*** Data listing Section Begins ***

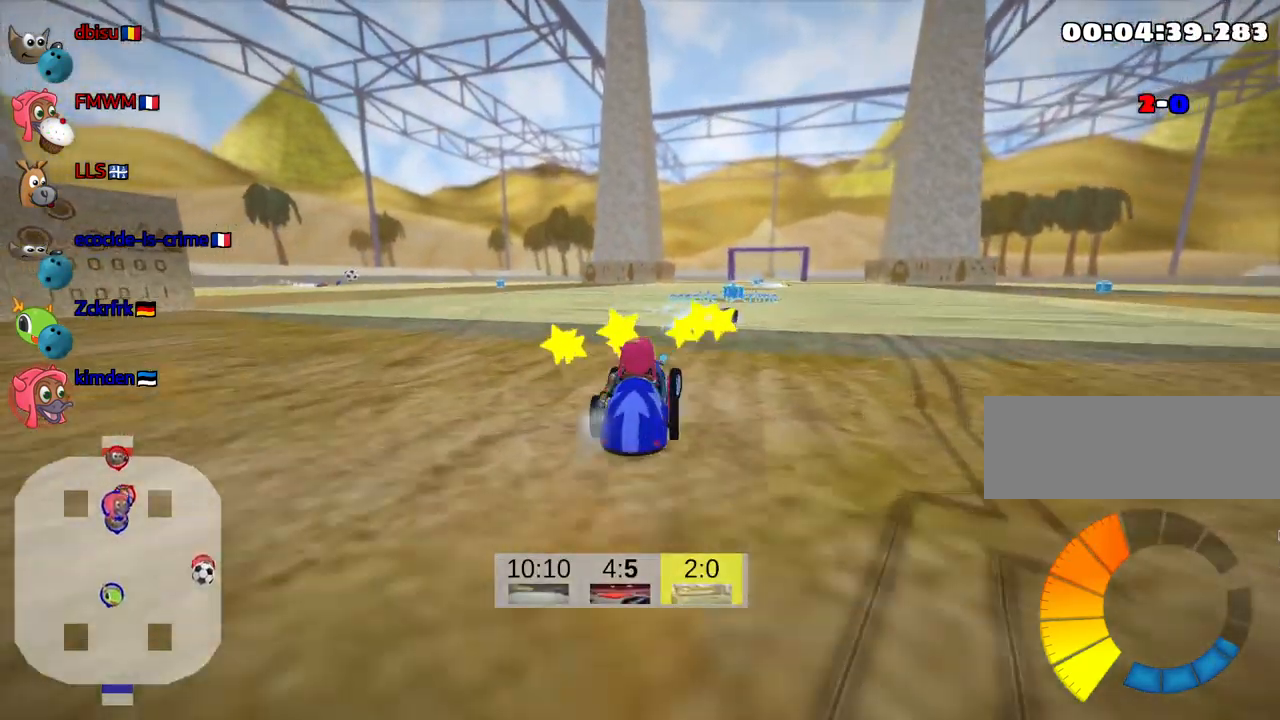
{"keys": ["left", "skid", "up"], "events": [[17, "right", "up"], [50, "left", "down"]]}
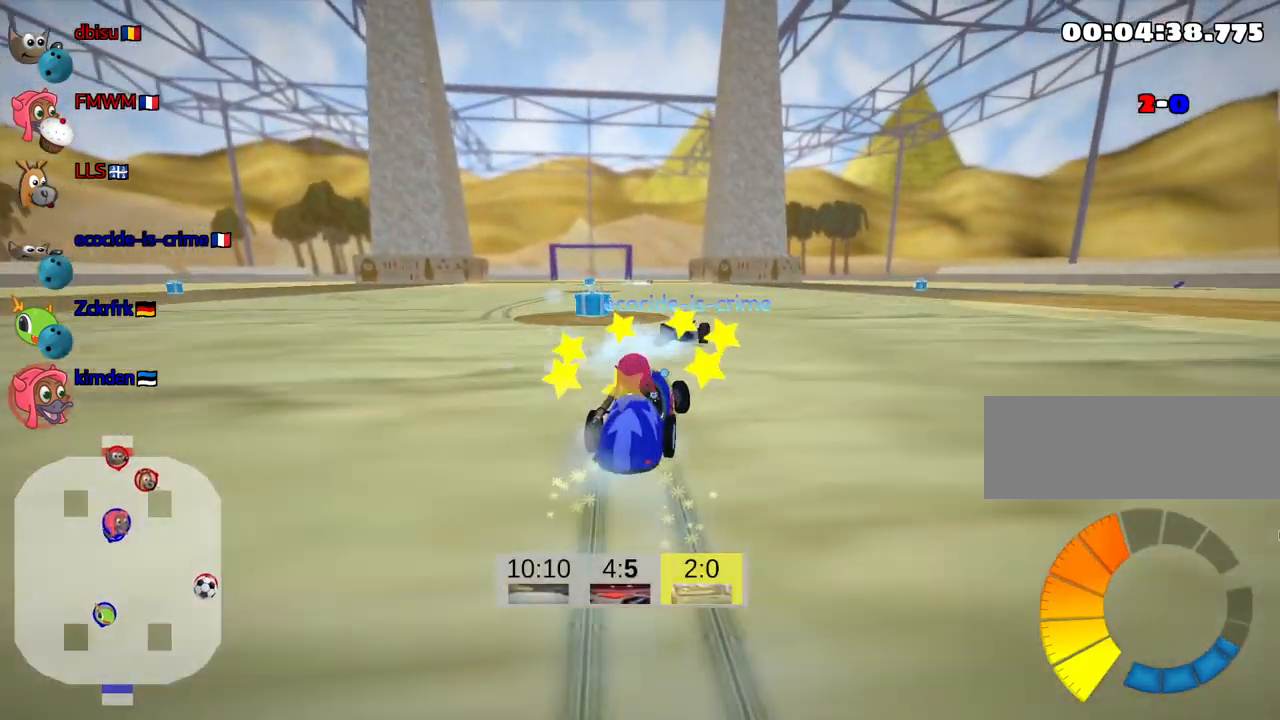
{"keys": ["left", "nitro", "up"], "events": [[367, "nitro", "down"], [383, "skid", "up"]]}
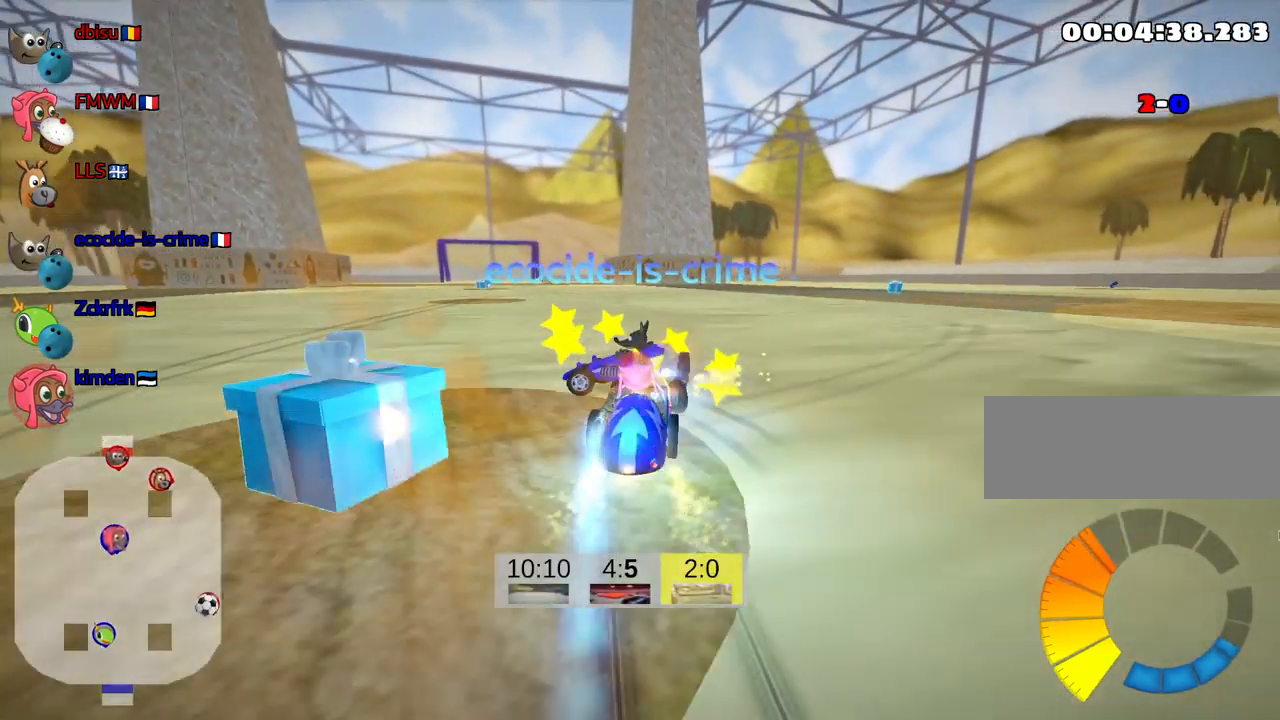
{"keys": ["right", "up"], "events": [[17, "nitro", "up"], [200, "left", "up"], [350, "right", "down"]]}
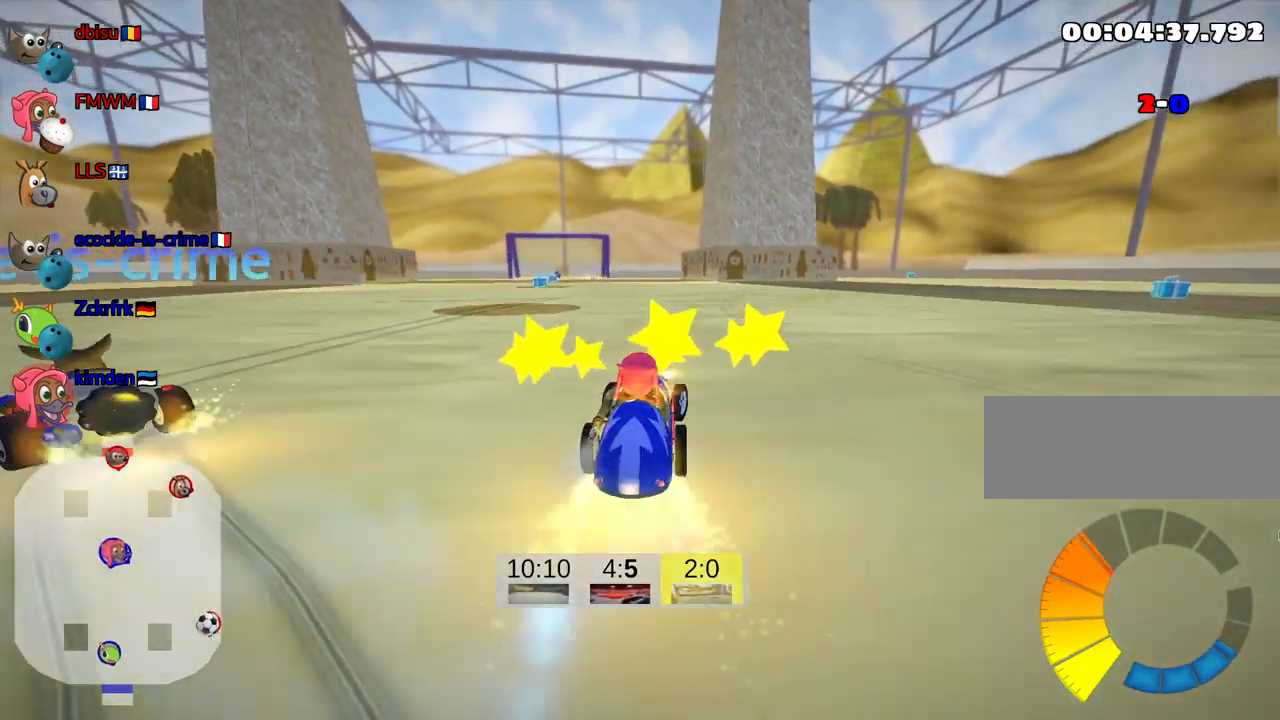
{"keys": ["left", "skid", "up"], "events": [[50, "right", "up"], [83, "left", "down"], [117, "skid", "down"], [217, "nitro", "down"], [350, "nitro", "up"]]}
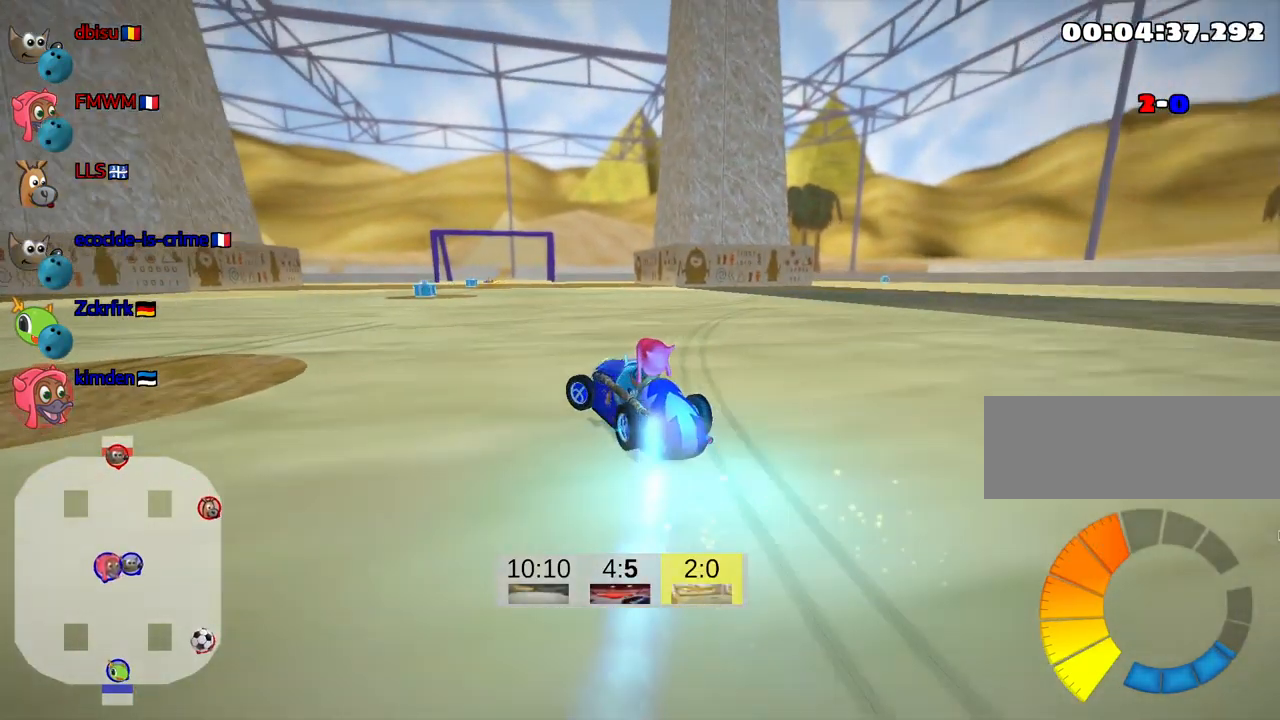
{"keys": ["right", "skid", "up"], "events": [[17, "left", "up"], [384, "right", "down"]]}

*** Data listing Section Ends ***

§ **Brief**: If a line above holds the string "nitro", copy it out.

§ **Your response**:
{"keys": ["left", "nitro", "up"], "events": [[367, "nitro", "down"], [383, "skid", "up"]]}
{"keys": ["right", "up"], "events": [[17, "nitro", "up"], [200, "left", "up"], [350, "right", "down"]]}
{"keys": ["left", "skid", "up"], "events": [[50, "right", "up"], [83, "left", "down"], [117, "skid", "down"], [217, "nitro", "down"], [350, "nitro", "up"]]}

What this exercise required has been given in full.